I’m in the What’s New In SQL Server 2005 session, since I was at one of the regional launch events, not much is new for me, buuut, it’s a nice refresher. I’m an accountant so I have to work to scrape up the time to play with SQL 2005 and my time has been kind of limited. But I have played with it and I like what I see. I really like the new Reporting Services features geared toward power users. Microsoft often focuses on developers to the detriment of power users and this brings power users back into the fold.
Based on the GP 9 overview, these are the compelling reasons for US to upgrade from 8.0 to 9.0:
- Available enhanced Audit Trails (extra cost)
- Available electronic sign off (extra cost)
- New Payables check batch window and streamlined payables processing (free)
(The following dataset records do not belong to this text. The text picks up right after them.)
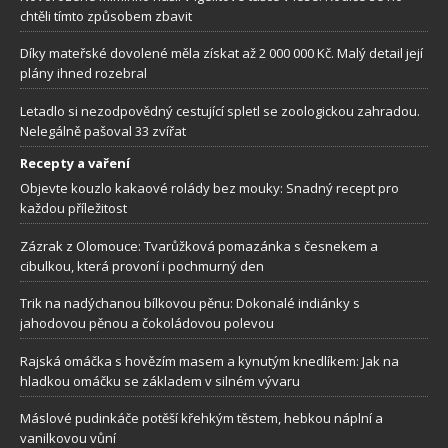
chtěli tímto způsobem zbavit
Díky mateřské dovolené měla získat až 2 000 000 Kč. Malý detail její
plány ihned rozebral
Letadlo si nezodpovědný cestující spletl se zoologickou zahradou.
Nelegálně pašoval 33 zvířat
Recepty a vaření
Objevte kouzlo kakaové rolády bez mouky: Snadný recept pro
každou příležitost
Zázrak z Olomouce: Tvarůžková pomazánka s česnekem a
cibulkou, která provoní i pochmurný den
Trik na nadýchanou bílkovou pěnu: Dokonalé indiánky s
jahodovou pěnou a čokoládovou polevou
Rajská omáčka s hovězím masem a kynutým knedlíkem: Jak na
hladkou omáčku se základem v silném vývaru
Máslové pudinkáče potěší křehkým těstem, hebkou náplní a
vanilkovou vůní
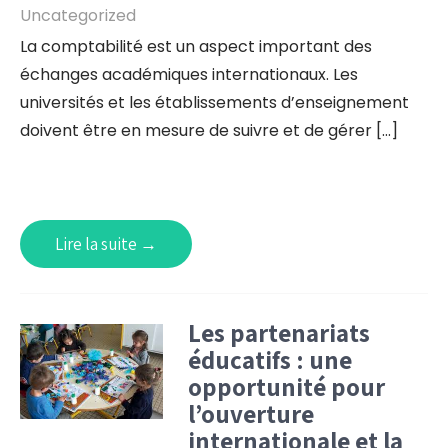
Uncategorized
La comptabilité est un aspect important des
échanges académiques internationaux. Les
universités et les établissements d’enseignement
doivent être en mesure de suivre et de gérer […]
Lire la suite →
Les partenariats
éducatifs : une
opportunité pour
l’ouverture
internationale et la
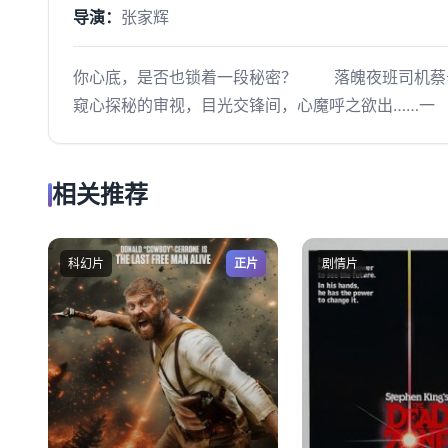
导演：
张家辉
你心底，是否也锁着一段秘密？ 落魄夜班司机蔡辛
窥心探秘的审视，目光交锋间，心魔呼之欲出……一
相关推荐
科幻片
正片
剧情片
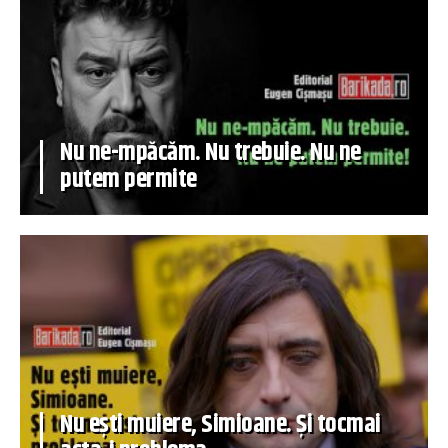
Nu ne-mpăcăm. Nu trebuie. Nu ne
putem permite
Nu ești muiere, Simioane. Și tocmai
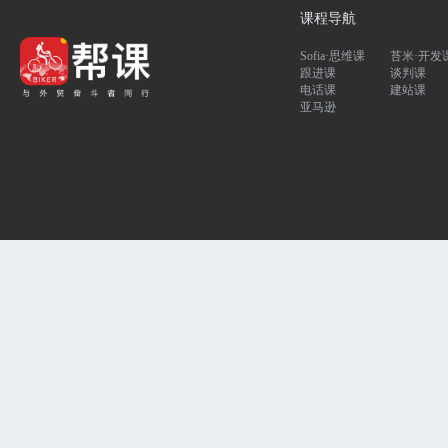
课程导航
Sofia·思维课
苔米·开发
跟进课
谈判课
电话课
建站课
亚马逊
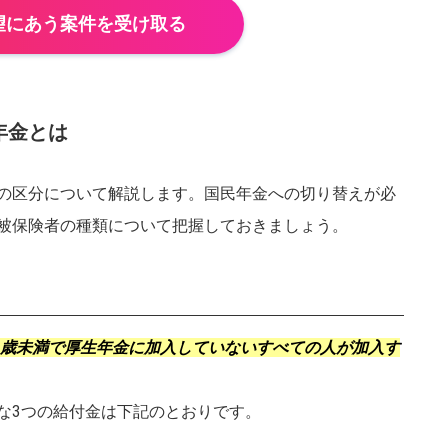
望にあう案件を受け取る
京都府
滋賀県
奈良県
和歌山県
岡山県
島根県
年金とは
徳島県
高知県
の区分について解説します。国民年金への切り替えが必
大分県
長崎県
沖縄県
佐賀県
被保険者の種類について把握しておきましょう。
キャンセ
60歳未満で厚生年金に加入していないすべての人が加入す
な3つの給付金は下記のとおりです。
- Home page, connection to Outlook is nice.
- Installation improvements
- Mass deployment (Outlook, SMS, or Group Policy)
- New set up checklist
- New GP webservice for Integration (Developer Toolkit)
Some other things I like but which don’t specifically apply to TransitTV are:
Your mileage may vary. I’ve talked to a number of people on 7.5 and an upgrade to 9.0 will give them a lot of 8.0’s benefits as well ,such as undoing JE’s.
The Developer Toolkit for GP is a great idea. The ability to use VS2005 to extend GP and avoid Dexterity has the ability to be huge. Anything that opens up GP to more developers is a good thing.